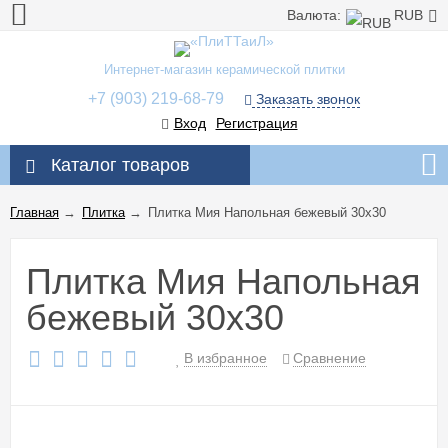
Валюта:
RUB
Интернет-магазин керамической плитки
+7 (903) 219-68-79
Заказать звонок
Вход
Регистрация
Каталог товаров
Главная
→
Плитка
→
Плитка Мия Напольная бежевый 30x30
Плитка Мия Напольная
бежевый 30x30
В избранное
Сравнение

^^^^^^^^^^^^^^^^

**Exercise**
Return the text lines of the data above verbatim, in their original order, and omit the pictures.

**Finished exercise**
Валюта:
RUB
Интернет-магазин керамической плитки
+7 (903) 219-68-79
Заказать звонок
Вход
Регистрация
Каталог товаров
Главная
→
Плитка
→
Плитка Мия Напольная бежевый 30x30
Плитка Мия Напольная
бежевый 30x30
В избранное
Сравнение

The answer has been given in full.